Your task: If a line in the entries below holds the string "click", copy it.

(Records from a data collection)
+++

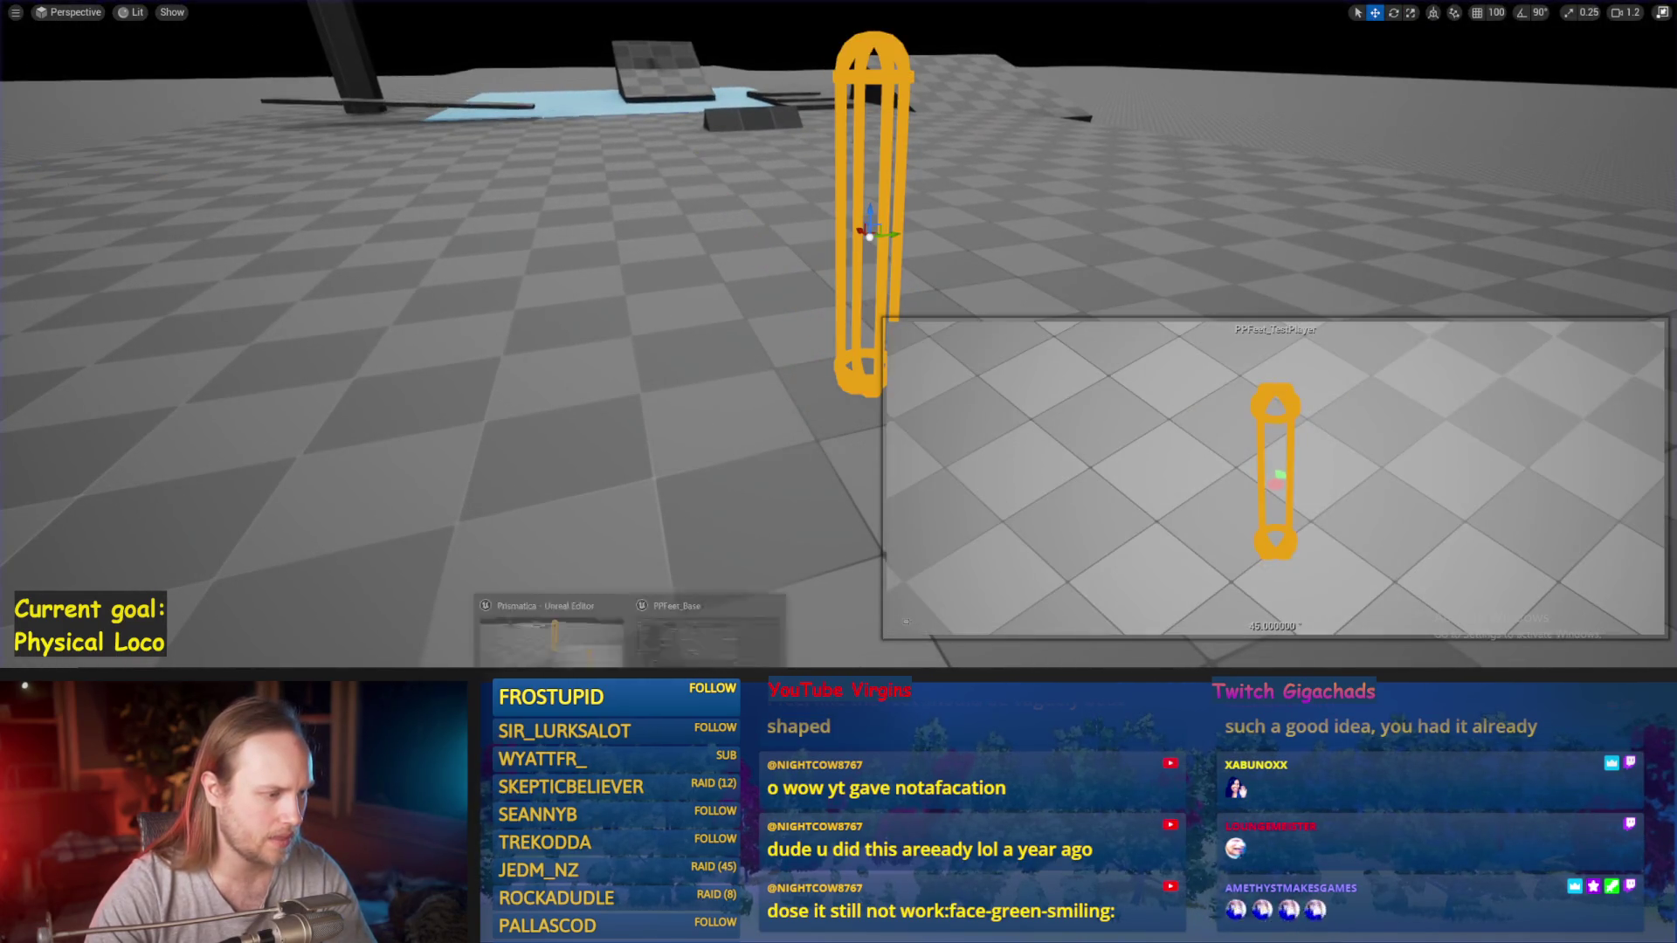
pyautogui.press('alt+Tab')
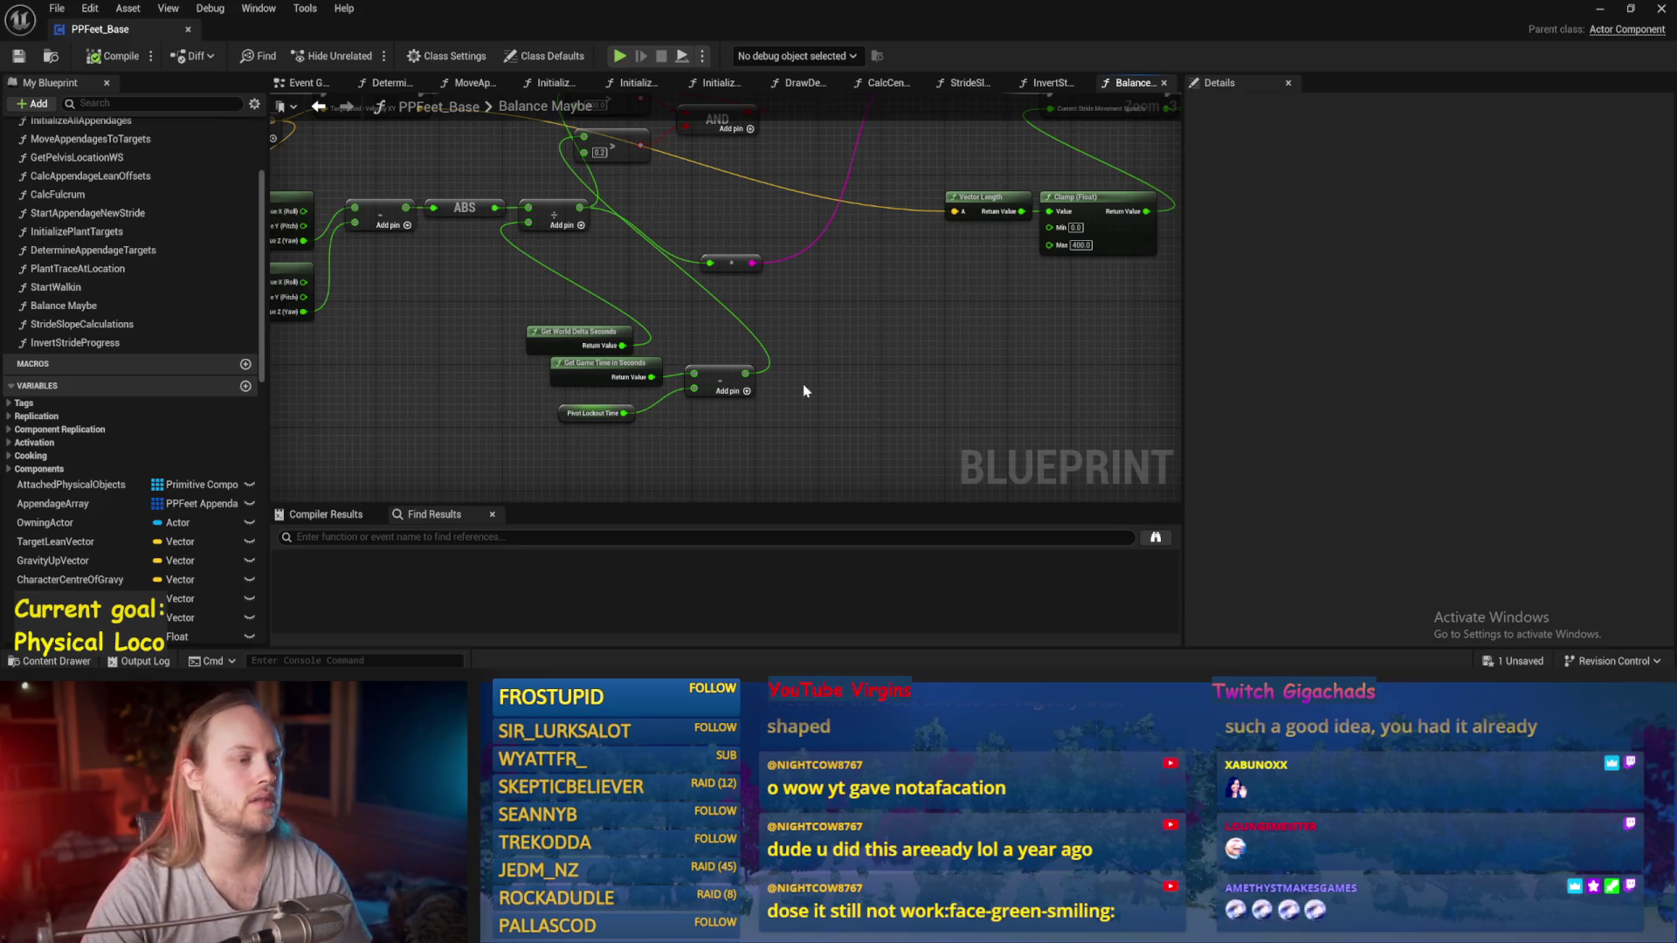
# Step: Save, then shift SET Target Stride Velocity XY right to make room before it
pyautogui.click(16, 57)
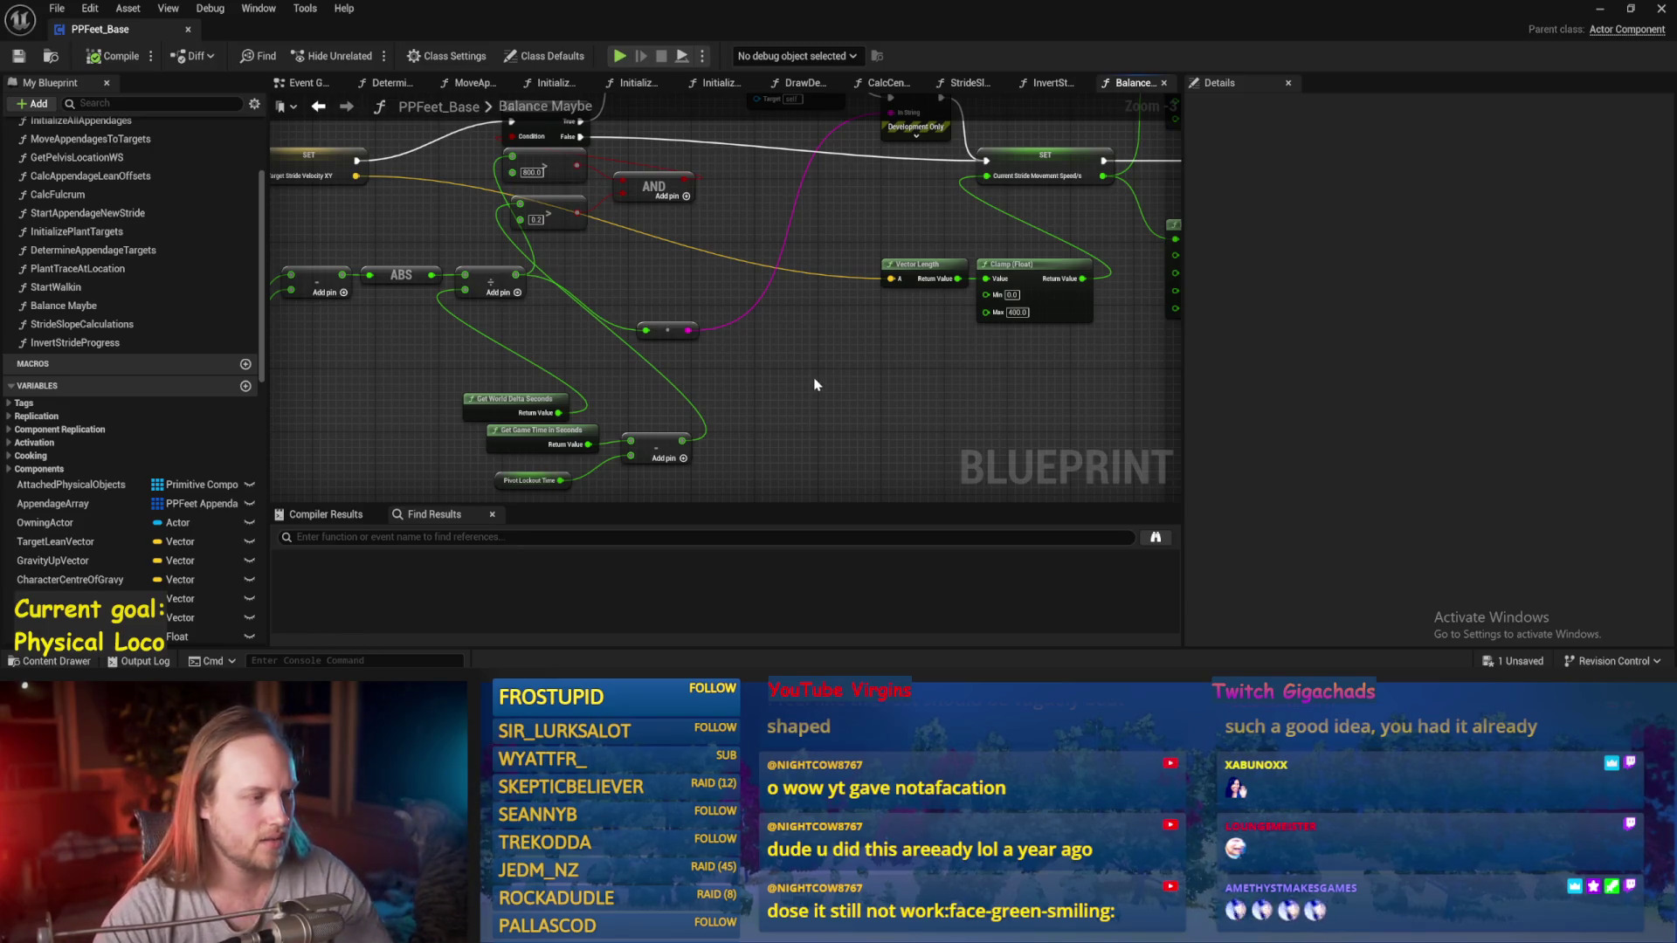
pyautogui.moveTo(606, 399); pyautogui.dragTo(545, 298)
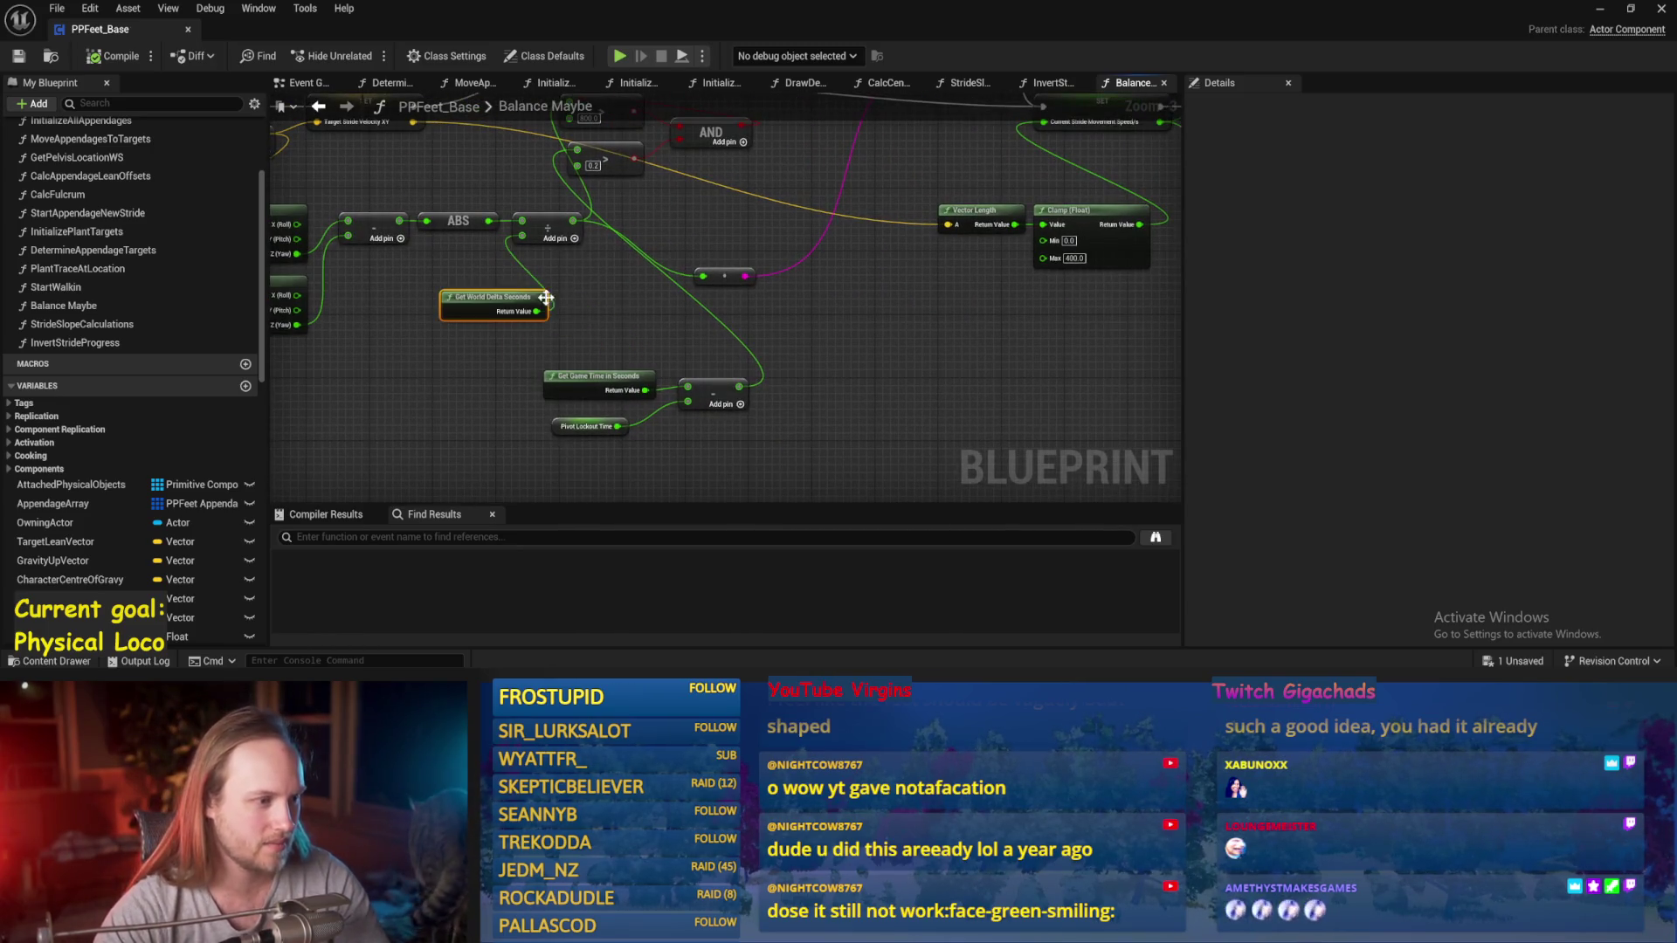
pyautogui.click(897, 437)
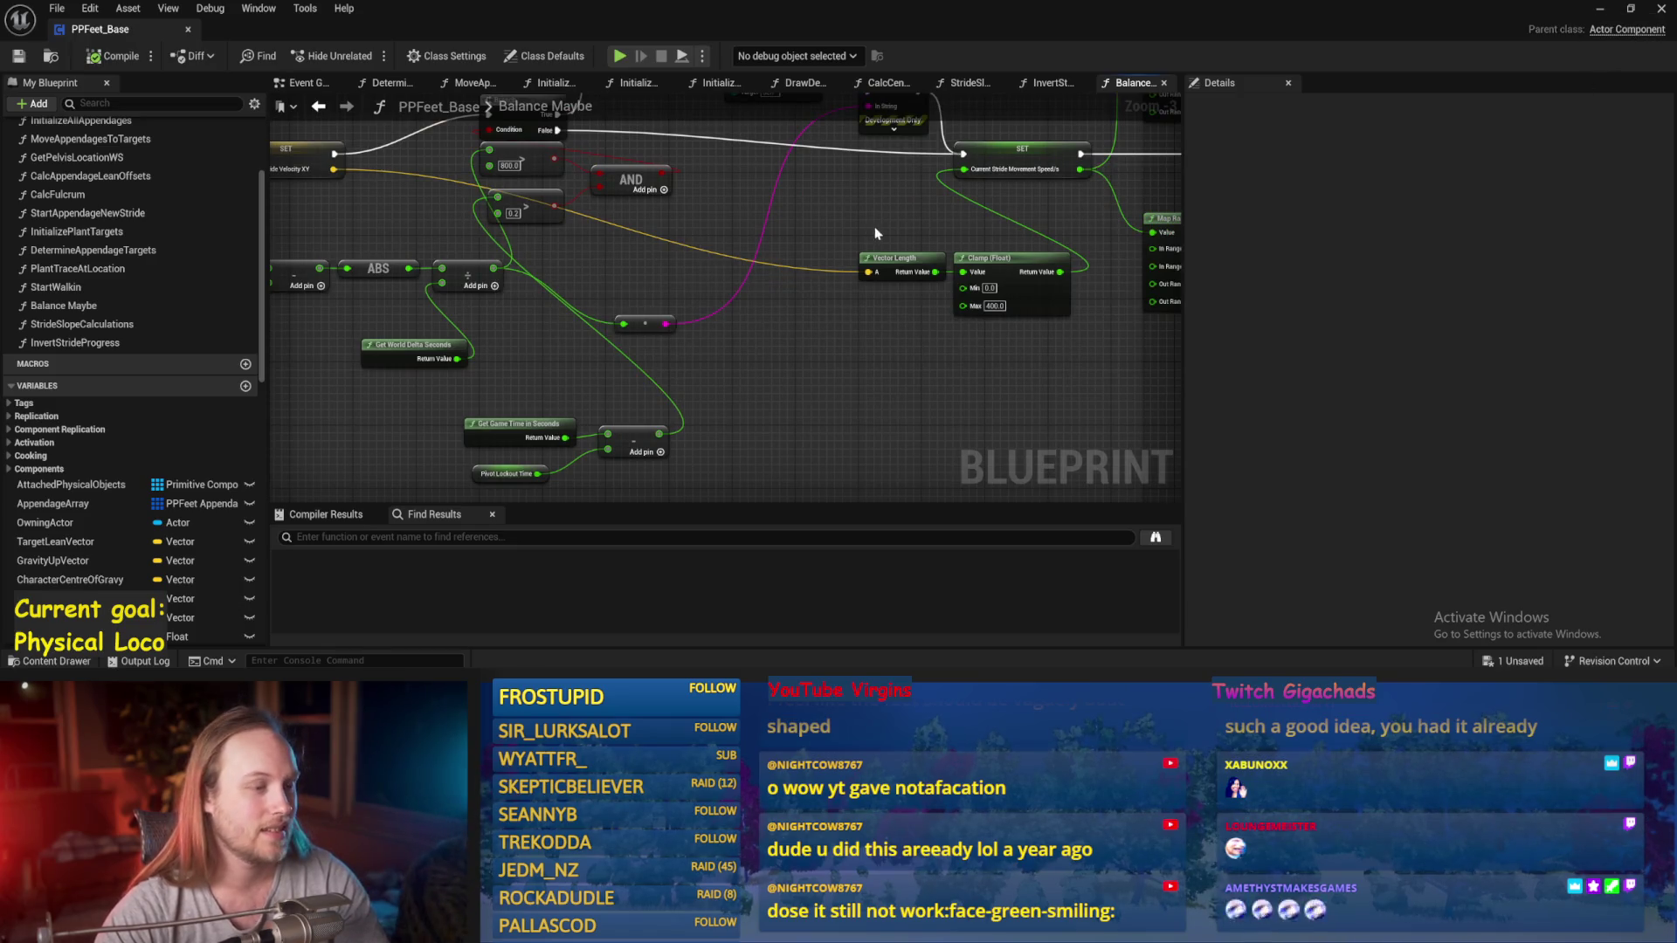
pyautogui.moveTo(876, 234); pyautogui.dragTo(968, 301)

+++

Output for this task:
pyautogui.click(16, 57)
pyautogui.click(897, 437)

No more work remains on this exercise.